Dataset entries
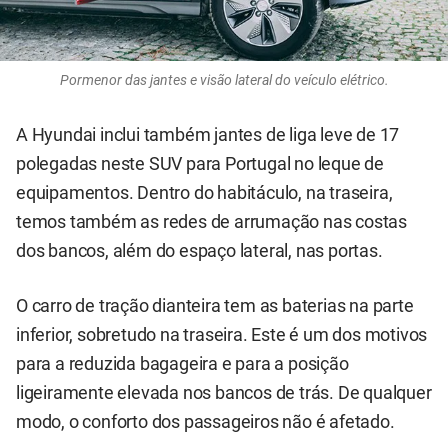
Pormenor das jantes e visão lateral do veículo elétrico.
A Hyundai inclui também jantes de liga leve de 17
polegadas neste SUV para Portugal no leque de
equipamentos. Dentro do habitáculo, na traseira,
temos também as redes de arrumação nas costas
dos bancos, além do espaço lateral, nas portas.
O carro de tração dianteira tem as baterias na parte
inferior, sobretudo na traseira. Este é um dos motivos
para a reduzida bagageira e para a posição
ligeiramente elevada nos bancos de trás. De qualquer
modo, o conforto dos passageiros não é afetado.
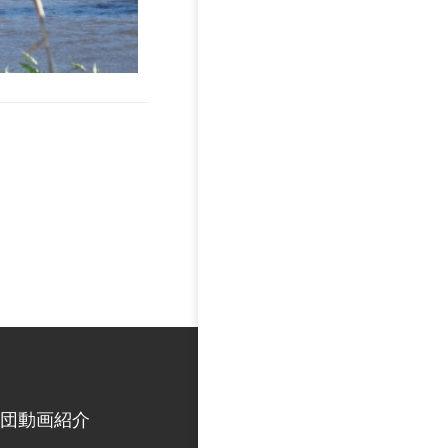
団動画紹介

...

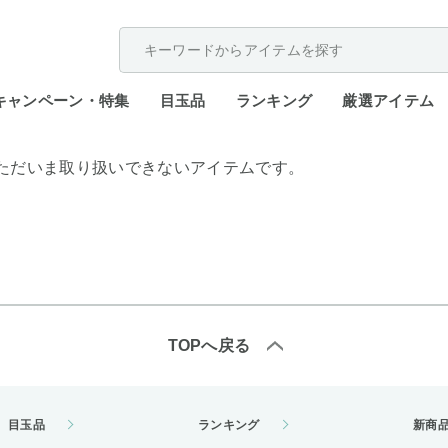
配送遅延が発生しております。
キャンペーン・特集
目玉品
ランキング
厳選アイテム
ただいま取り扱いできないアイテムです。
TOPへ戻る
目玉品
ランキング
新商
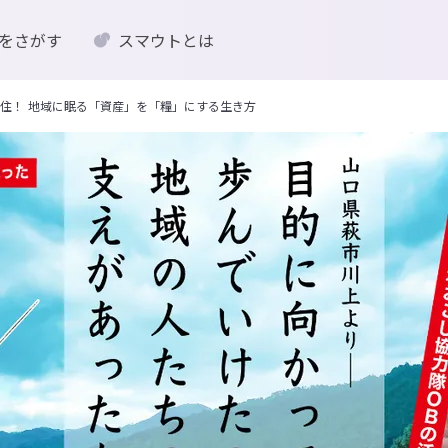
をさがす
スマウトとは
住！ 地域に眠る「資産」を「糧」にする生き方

• REQUIREMENT: Using the data above, print exactly the lines from the line that contains "equipamentos. Dentro do" through the line that contains "para a reduzida bagageira e para a posição", with both included.

• EXERCISE ANSWER:
equipamentos. Dentro do habitáculo, na traseira,
temos também as redes de arrumação nas costas
dos bancos, além do espaço lateral, nas portas.
O carro de tração dianteira tem as baterias na parte
inferior, sobretudo na traseira. Este é um dos motivos
para a reduzida bagageira e para a posição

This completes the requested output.